The country's police chief says the Bangladeshi-Canadian Tamim Chowdhury could be 'the key' IS operative in Bangladesh
Bangladesh has alerted Indian security agencies that the mastermind of the deadly Dhaka cafe terror attack may have fled to India, amid a nationwide manhunt to track down the Bangladeshi-Canadian, police chief said on Monday.
"We have alerted the Indian security agencies against his (Tamim Chowdhury's) possible escape to India to evade the arrest," Bangladesh Police chief AKM Shahidul Hoque said.
He said a massive manhunt is underway to track down the Bangladeshi-Canadian Chowdhury since he is suspected to be the mastermind of the recent terrorist attacks in the country. Hoque said during his recent visit to India's capital New Delhi accompanying home minister Asaduzzaman Khan, he alerted the chiefs of National Investigation Agency (NIA) and CBI against Chowdhury and "Indian security agencies are looking for him as well".
"Chowdhury could be the key operative of (Syria-based) IS in Bangladesh," he said, but quickly added that no proof of IS link to the recent terror attacks were found so far, reiterating the government's stance on the issue.
A newspaper earlier reported that Chowdhury appeared as the leader and main financier of a reorganised Jamaatul Mujahideen Bangladesh (JMB) while Bangladesh earlier attributed the two attacks to the outfit.
Hoque, however, said a reconstituted JMB, which he preferred to call "neo-JMB", was identifying them as IS operatives in Bangladesh. A senior officer at the police headquarters supplemented Hoque, saying the new outfit, mostly led by close relatives of the original outfit, adopted a revised philosophy for the outfit three years ago which was inclined to that of IS.
Independent security analysts earlier said JMB or neo-JMB was inclined towards ISIS while another banned outfit called Ansarullah Bangla Team was ideologically linked to al-Qaeda.
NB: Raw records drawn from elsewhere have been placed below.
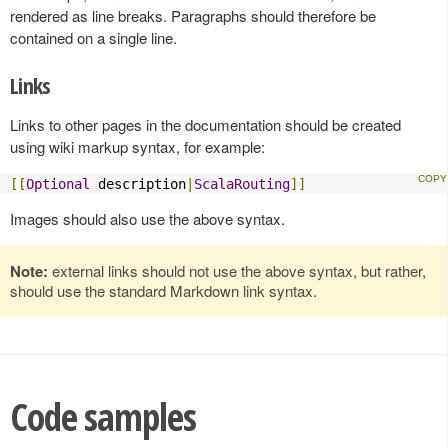
rendered as line breaks. Paragraphs should therefore be
contained on a single line.
Links
Links to other pages in the documentation should be created
using wiki markup syntax, for example:
[[
Optional
 description
|
ScalaRouting
]]
Images should also use the above syntax.
Note:
external links should not use the above syntax, but rather,
should use the standard Markdown link syntax.
Code samples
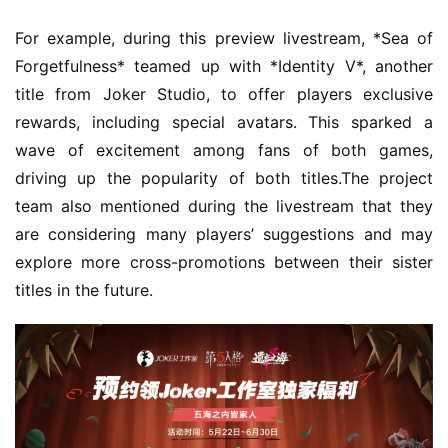
For example, during this preview livestream, *Sea of 
Forgetfulness* teamed up with *Identity V*, another 
title from Joker Studio, to offer players exclusive 
rewards, including special avatars. This sparked a 
wave of excitement among fans of both games, 
driving up the popularity of both titles.The project 
team also mentioned during the livestream that they 
are considering many players’ suggestions and may 
explore more cross-promotions between their sister 
titles in the future.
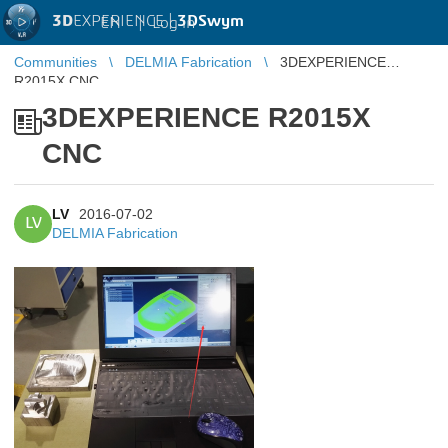
3D
EXPERIENCE |
3DSwym
EN
|
Log in
Communities
DELMIA Fabrication
3DEXPERIENCE
R2015X CNC
3DEXPERIENCE R2015X
CNC
LV
2016-07-02
LV
DELMIA Fabrication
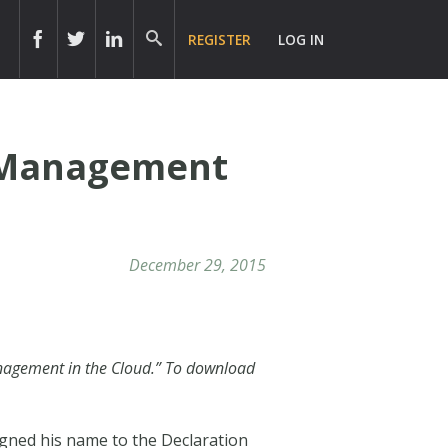
REGISTER
LOG IN
s Management
December 29, 2015
Management in the Cloud.” To download
ned his name to the Declaration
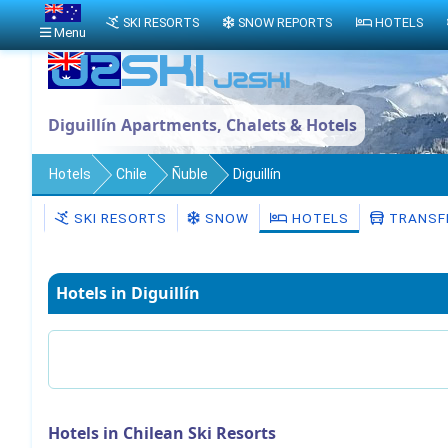
SKI RESORTS
SNOW REPORTS
HOTELS
Menu
Diguillín Apartments, Chalets & Hotels
Hotels
Chile
Ñuble
Diguillín
SKI RESORTS
SNOW
HOTELS
TRANSF
Hotels in Diguillín
Hotels in Chilean Ski Resorts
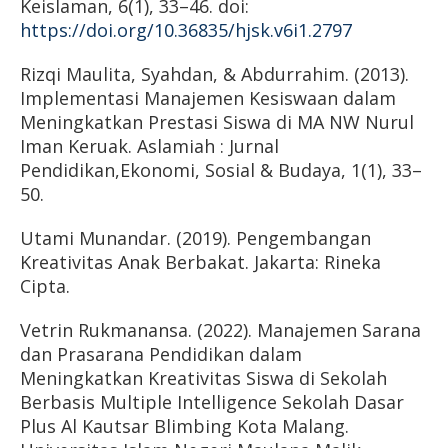
Keislaman, 6(1), 33–46. doi:
https://doi.org/10.36835/hjsk.v6i1.2797
Rizqi Maulita, Syahdan, & Abdurrahim. (2013).
Implementasi Manajemen Kesiswaan dalam
Meningkatkan Prestasi Siswa di MA NW Nurul
Iman Keruak. Aslamiah : Jurnal
Pendidikan,Ekonomi, Sosial & Budaya, 1(1), 33–
50.
Utami Munandar. (2019). Pengembangan
Kreativitas Anak Berbakat. Jakarta: Rineka
Cipta.
Vetrin Rukmanansa. (2022). Manajemen Sarana
dan Prasarana Pendidikan dalam
Meningkatkan Kreativitas Siswa di Sekolah
Berbasis Multiple Intelligence Sekolah Dasar
Plus Al Kautsar Blimbing Kota Malang.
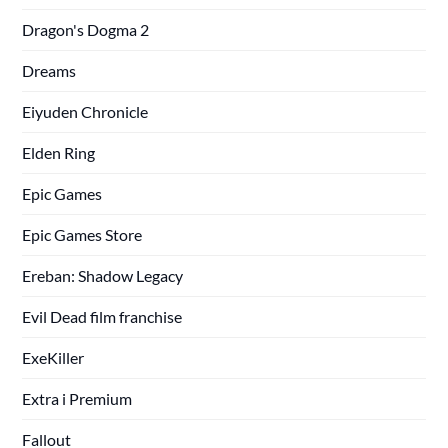
Dragon's Dogma 2
Dreams
Eiyuden Chronicle
Elden Ring
Epic Games
Epic Games Store
Ereban: Shadow Legacy
Evil Dead film franchise
ExeKiller
Extra i Premium
Fallout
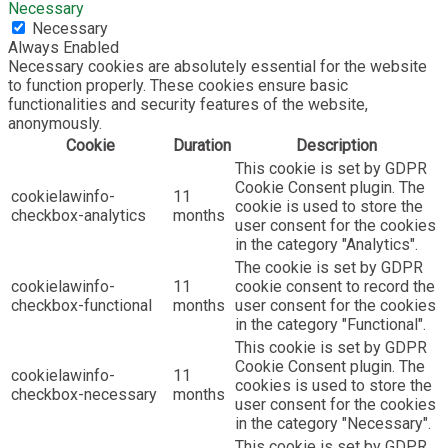
Necessary
Necessary
Always Enabled
Necessary cookies are absolutely essential for the website
to function properly. These cookies ensure basic
functionalities and security features of the website,
anonymously.
Cookie
Duration
Description
This cookie is set by GDPR
Cookie Consent plugin. The
cookielawinfo-
11
cookie is used to store the
checkbox-analytics
months
user consent for the cookies
in the category "Analytics".
The cookie is set by GDPR
cookielawinfo-
11
cookie consent to record the
checkbox-functional
months
user consent for the cookies
in the category "Functional".
This cookie is set by GDPR
Cookie Consent plugin. The
cookielawinfo-
11
cookies is used to store the
checkbox-necessary
months
user consent for the cookies
in the category "Necessary".
This cookie is set by GDPR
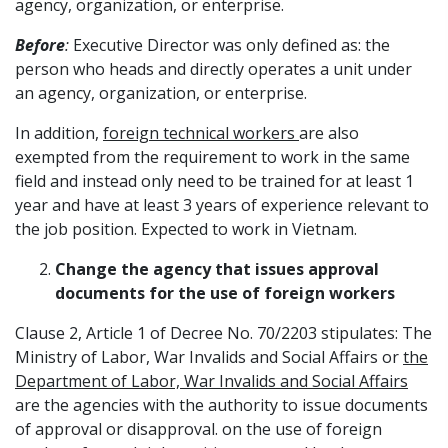
agency, organization, or enterprise.
Before
:
Executive Director was only defined as: the
person who heads and directly operates a unit under
an agency, organization, or enterprise.
In addition,
foreign technical workers
are also
exempted from the requirement to work in the same
field and instead only need to be trained for at least 1
year and have at least 3 years of experience relevant to
the job position. Expected to work in Vietnam.
Change the agency that issues approval
documents for the use of foreign workers
Clause 2, Article 1 of Decree No. 70/2203 stipulates: The
Ministry of Labor, War Invalids and Social Affairs or
the
Department of Labor, War Invalids and Social Affairs
are the agencies with the authority to issue documents
of approval or disapproval. on the use of foreign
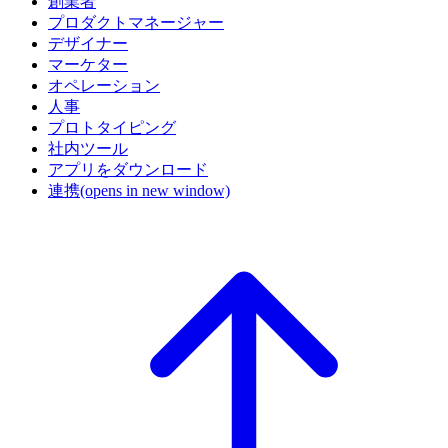
創業者
プロダクトマネージャー
デザイナー
マーケター
オペレーション
人事
プロトタイピング
社内ツール
アプリをダウンロード
連携
(opens in new window)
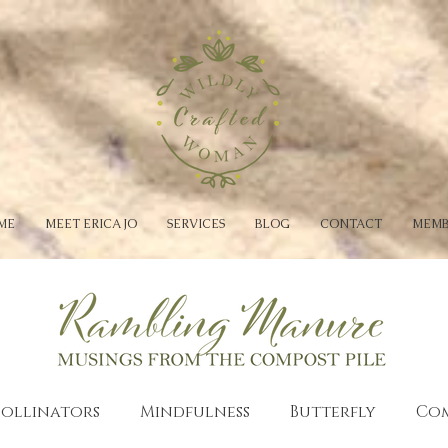
ME
MEET ERICA JO
SERVICES
BLOG
CONTACT
MEMB
Pollinators
Mindfulness
Butterfly
Co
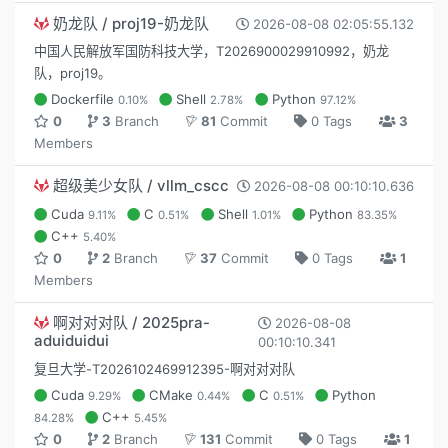
奶龙队 / proj19-奶龙队
2026-08-08 02:05:55.132
中国人民解放军国防科技大学，T2026900029910992，奶龙
队，proj19。
Dockerfile
Shell
Python
0.10%
2.78%
97.12%
0
3
Branch
81
Commit
0 Tags
3
Members
超级美少女队 / vllm_cscc
2026-08-08 00:10:10.636
Cuda
C
Shell
Python
9.11%
0.51%
1.01%
83.35%
C++
5.40%
0
2
Branch
37
Commit
0 Tags
1
Members
啊对对对队 / 2025pra-
2026-08-08
aduiduidui
00:10:10.341
复旦大学-T2026102469912395-啊对对对队
Cuda
CMake
C
Python
9.29%
0.44%
0.51%
C++
84.28%
5.45%
0
2
Branch
131
Commit
0 Tags
1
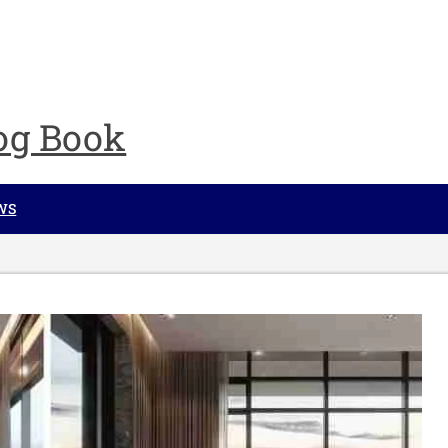
og Book
WS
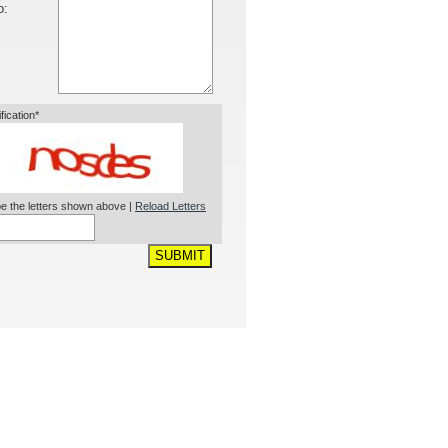
o:
ification*
e the letters shown above |
Reload Letters
SUBMIT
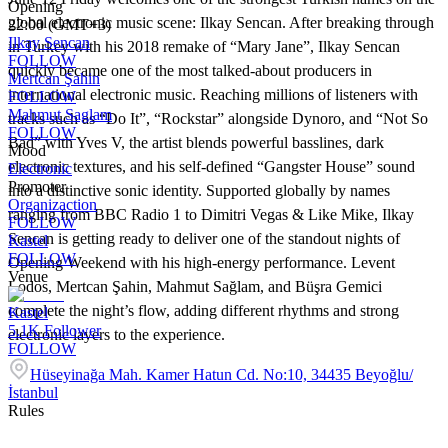
Opening
global electronic music scene: Ilkay Sencan. After breaking through
22:00 (GMT+3)
Ilkay Sencan
in Turkey with his 2018 remake of “Mary Jane”, Ilkay Sencan
FOLLOW
quickly became one of the most talked-about producers in
Mertcan Şahin
international electronic music. Reaching millions of listeners with
FOLLOW
Mahmut Saglam
tracks such as “Do It”, “Rockstar” alongside Dynoro, and “Not So
FOLLOW
Bad” with Yves V, the artist blends powerful basslines, dark
Mood
electronic textures, and his self-defined “Gangster House” sound
Electronic
Promoter
into a distinctive sonic identity. Supported globally by names
Organizaction
ranging from BBC Radio 1 to Dimitri Vegas & Like Mike, Ilkay
FOLLOW
Sencan is getting ready to deliver one of the standout nights of
Kastel
FOLLOW
Opening Weekend with his high-energy performance. Levent
Venue
Lodos, Mertcan Şahin, Mahmut Sağlam, and Büşra Gemici
complete the night’s flow, adding different rhythms and strong
Kastel
5.1K
Follower
electronic layers to the experience.
FOLLOW
Hüseyinağa Mah. Kamer Hatun Cd. No:10, 34435 Beyoğlu/
İstanbul
Rules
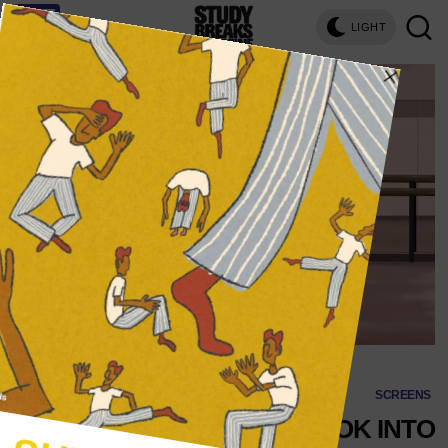
LIGHT
SCREENS
‘ON POINTE’ TAKES A LOOK INTO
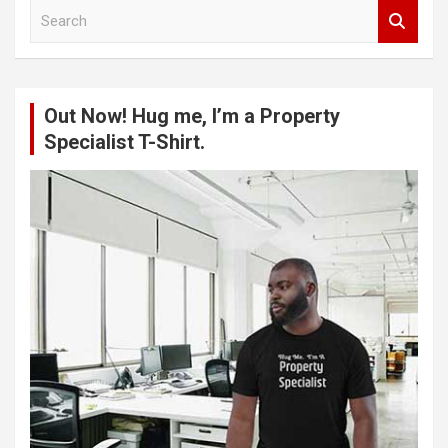
S
e
a
r
c
Out Now! Hug me, I’m a Property
h
Specialist T-Shirt.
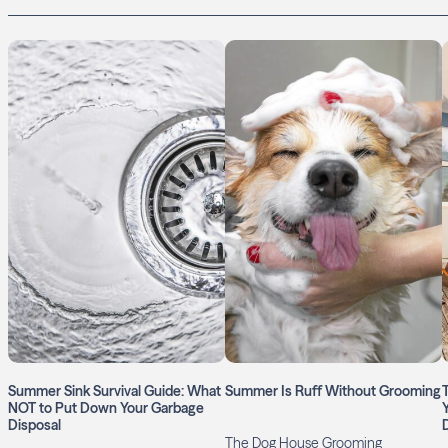
Summer Sink Survival Guide: What
Summer Is Ruff Without Grooming
NOT to Put Down Your Garbage
Disposal
The Dog House Grooming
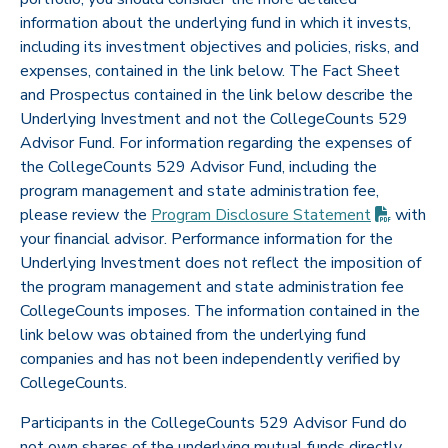
information about the underlying fund in which it invests,
including its investment objectives and policies, risks, and
expenses, contained in the link below. The Fact Sheet
and Prospectus contained in the link below describe the
Underlying Investment and not the CollegeCounts 529
Advisor Fund. For information regarding the expenses of
the CollegeCounts 529 Advisor Fund, including the
program management and state administration fee,
(PDF op
please review the
Program Disclosure
Statement
with
your financial advisor. Performance information for the
Underlying Investment does not reflect the imposition of
the program management and state administration fee
CollegeCounts imposes. The information contained in the
link below was obtained from the underlying fund
companies and has not been independently verified by
CollegeCounts.
Participants in the CollegeCounts 529 Advisor Fund do
not own shares of the underlying mutual funds directly,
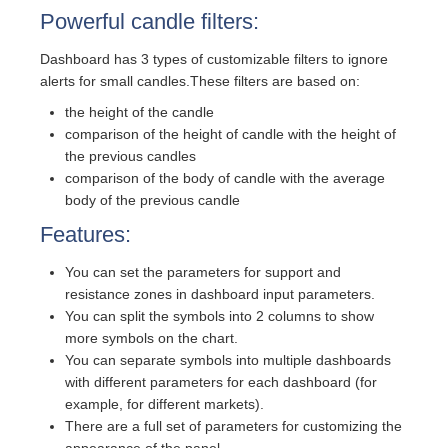
Powerful candle filters:
Dashboard has 3 types of customizable filters to ignore
alerts for small candles.These filters are based on:
the height of the candle
comparison of the height of candle with the height of
the previous candles
comparison of the body of candle with the average
body of the previous candle
Features:
You can set the parameters for support and
resistance zones in dashboard input parameters.
You can split the symbols into 2 columns to show
more symbols on the chart.
You can separate symbols into multiple dashboards
with different parameters for each dashboard (for
example, for different markets).
There are a full set of parameters for customizing the
appearance of the panel.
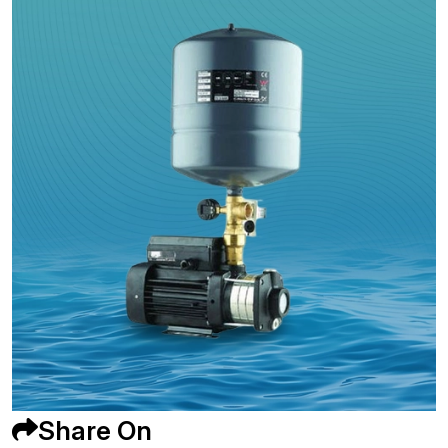
Share On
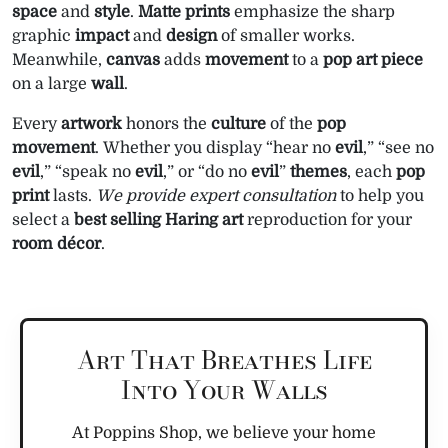
space
and
style
.
Matte
prints
emphasize the sharp
graphic
impact
and
design
of smaller works.
Meanwhile,
canvas
adds
movement
to a
pop art
piece
on a large
wall
.
Every
artwork
honors the
culture
of the
pop
movement
. Whether you display “hear no
evil
,” “see no
evil
,” “speak no
evil
,” or “do no
evil
”
themes
, each
pop
print
lasts.
We provide expert consultation
to help you
select a
best selling
Haring
art
reproduction for your
room
décor
.
Art That Breathes Life
Into Your Walls
At Poppins Shop, we believe your home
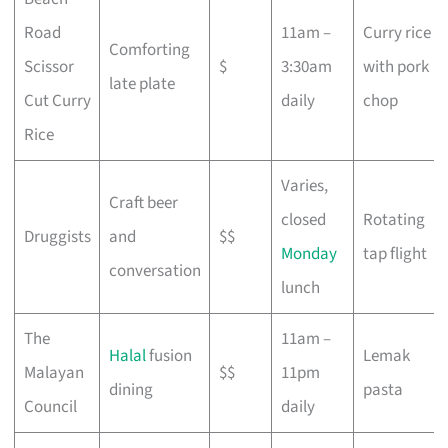
Road
11am –
Curry rice
Comforting
Scissor
$
3:30am
with pork
late plate
Cut Curry
daily
chop
Rice
Varies,
Craft beer
closed
Rotating
Druggists
and
$$
Monday
tap flight
conversation
lunch
The
11am –
Halal
fusion
Lemak
Malayan
$$
11pm
dining
pasta
Council
daily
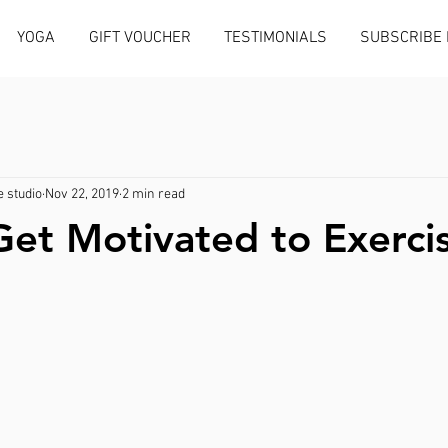
YOGA
GIFT VOUCHER
TESTIMONIALS
SUBSCRIBE
 studio
Nov 22, 2019
2 min read
et Motivated to Exerci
The police chief s comments came days after Bangladesh identified Chowdhury as the mastermind of the July 1 terrorist attack on a Dhaka cafe.
Police earlier this week said a security raid on a terror hideout last week provided them the clue to detect him as the architect of the recent Islamist assaults adding that he returned home from Canada three years ago.
A police officer familiar with the investigation earlier said evidence gathered from the scene of the July 26 overnight security raid at Dhaka s Kalyanpur area, when nine presumed militants were killed, led police to identify Chowdhury, believed to be in his mid 30s.
The July 1 attack on the Holey Artisan restaurant left 22 people, including an Indian girl and two police officers, dead, while the July 6 assault on an Eid congregation at northern Sholakia killed 2 policemen and a woman. The family members of the five militants, who were shot dead in a gunfight with security forces at the Artisan, have not come forward to claim their bodies.